*** PAGE TEXT
From owner-freebsd-hackers@FreeBSD.ORG  Fri Apr 15 15:18:20 2005
Return-Path: <owner-freebsd-hackers@FreeBSD.ORG>
Delivered-To: freebsd-hackers@freebsd.org
Received: from green.homeunix.org (freefall.freebsd.org [216.136.204.21])
	by hub.freebsd.org (Postfix) with ESMTP
	id 77CFD16A4CE; Fri, 15 Apr 2005 15:18:20 +0000 (GMT)
Received: from green.homeunix.org (green@localhost [127.0.0.1])
	by green.homeunix.org (8.13.3/8.13.1) with ESMTP id j3FFJ4l3003148;
	Fri, 15 Apr 2005 11:19:04 -0400 (EDT)
	(envelope-from green@green.homeunix.org)
Received: (from green@localhost)
	by green.homeunix.org (8.13.3/8.13.1/Submit) id j3FFJ4x9003147;
	Fri, 15 Apr 2005 11:19:04 -0400 (EDT)
	(envelope-from green)
Date: Fri, 15 Apr 2005 11:19:04 -0400
From: Brian Fundakowski Feldman <green@freebsd.org>
To: Bill Vermillion <bv@wjv.com>
Message-ID: <20050415151904.GR981@green.homeunix.org>
References: <20050415120104.AD04C16A4CF@hub.freebsd.org>
	<20050415141052.GB96815@wjv.com>
Mime-Version: 1.0
Content-Type: text/plain; charset=us-ascii
Content-Disposition: inline
In-Reply-To: <20050415141052.GB96815@wjv.com>
User-Agent: Mutt/1.5.6i
cc: freebsd-hackers@freebsd.org
Subject: Re: immenent disk failure ?
X-BeenThere: freebsd-hackers@freebsd.org
X-Mailman-Version: 2.1.1
Precedence: list
List-Id: Technical Discussions relating to FreeBSD
	<freebsd-hackers.freebsd.org>
List-Unsubscribe: <http://lists.freebsd.org/mailman/listinfo/freebsd-hackers>,
	<mailto:freebsd-hackers-request@freebsd.org?subject=unsubscribe>
List-Archive: <http://lists.freebsd.org/pipermail/freebsd-hackers>
List-Post: <mailto:freebsd-hackers@freebsd.org>
List-Help: <mailto:freebsd-hackers-request@freebsd.org?subject=help>
List-Subscribe: <http://lists.freebsd.org/mailman/listinfo/freebsd-hackers>,
	<mailto:freebsd-hackers-request@freebsd.org?subject=subscribe>
X-List-Received-Date: Fri, 15 Apr 2005 15:18:20 -0000

On Fri, Apr 15, 2005 at 10:10:52AM -0400, Bill Vermillion wrote:
> On or about Fri, Apr 15, 2005 at 12:01 , while attempting a 
> Zarathustra emulation freebsd-hackers-request@freebsd.org thus spake:
> 
> 
> 
> > Message: 4
> > Date: Thu, 14 Apr 2005 10:58:02 -0500 (CDT)
> > From: "H. S." <security@revolutionsp.com>
> > Subject: imminent disk failure ?
> 
> ...
******
*** EXTRACTED INFORMATION
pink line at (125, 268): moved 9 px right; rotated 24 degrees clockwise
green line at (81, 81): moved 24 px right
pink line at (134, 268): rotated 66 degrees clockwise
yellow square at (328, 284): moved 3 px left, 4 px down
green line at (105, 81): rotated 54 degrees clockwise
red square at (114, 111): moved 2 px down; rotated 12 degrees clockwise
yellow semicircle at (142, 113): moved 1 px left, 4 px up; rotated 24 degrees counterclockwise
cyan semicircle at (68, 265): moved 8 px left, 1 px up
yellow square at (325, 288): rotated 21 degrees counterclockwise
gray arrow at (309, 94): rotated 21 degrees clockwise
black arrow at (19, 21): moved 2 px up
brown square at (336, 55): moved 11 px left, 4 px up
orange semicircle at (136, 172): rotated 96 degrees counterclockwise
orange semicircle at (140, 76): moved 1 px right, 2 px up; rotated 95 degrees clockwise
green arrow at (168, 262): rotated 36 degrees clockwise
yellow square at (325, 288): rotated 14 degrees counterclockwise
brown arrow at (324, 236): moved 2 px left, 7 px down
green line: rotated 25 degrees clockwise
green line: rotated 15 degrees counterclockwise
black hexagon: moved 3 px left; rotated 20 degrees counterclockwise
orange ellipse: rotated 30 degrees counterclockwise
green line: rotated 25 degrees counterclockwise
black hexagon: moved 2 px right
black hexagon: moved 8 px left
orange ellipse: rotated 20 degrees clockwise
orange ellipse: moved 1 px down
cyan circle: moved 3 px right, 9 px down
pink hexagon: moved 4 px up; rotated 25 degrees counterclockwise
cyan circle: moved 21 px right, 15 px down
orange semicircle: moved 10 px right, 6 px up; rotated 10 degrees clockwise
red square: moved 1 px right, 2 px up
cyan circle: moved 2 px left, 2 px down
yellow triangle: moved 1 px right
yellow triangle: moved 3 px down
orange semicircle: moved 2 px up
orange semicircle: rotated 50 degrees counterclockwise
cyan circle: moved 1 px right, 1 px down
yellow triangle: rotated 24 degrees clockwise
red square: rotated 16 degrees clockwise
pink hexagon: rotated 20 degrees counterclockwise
******
■ TASK REQUIREMENTS ■
**A.** Answer these from the email:
(i) To whom is the email addressed in its "To:" line?
(ii) What mail program does the "User-Agent" line name?
(iii) In the quoted part, what date does "Message: 4" carry?
**B.** Copy a passage from the email word for word. Start at the words "On Fri, Apr" and stop after "imminent disk failure ?".

■ ANSWERS BY ITEM ■
**A.**
(i) Bill Vermillion <bv@wjv.com>
(ii) Mutt/1.5.6i
(iii) Thu, 14 Apr 2005 10:58:02 -0500 (CDT)

**B.**
On Fri, Apr 15, 2005 at 10:10:52AM -0400, Bill Vermillion wrote:
> On or about Fri, Apr 15, 2005 at 12:01 , while attempting a 
> Zarathustra emulation freebsd-hackers-request@freebsd.org thus spake:
> 
> 
> 
> > Message: 4
> > Date: Thu, 14 Apr 2005 10:58:02 -0500 (CDT)
> > From: "H. S." <security@revolutionsp.com>
> > Subject: imminent disk failure ?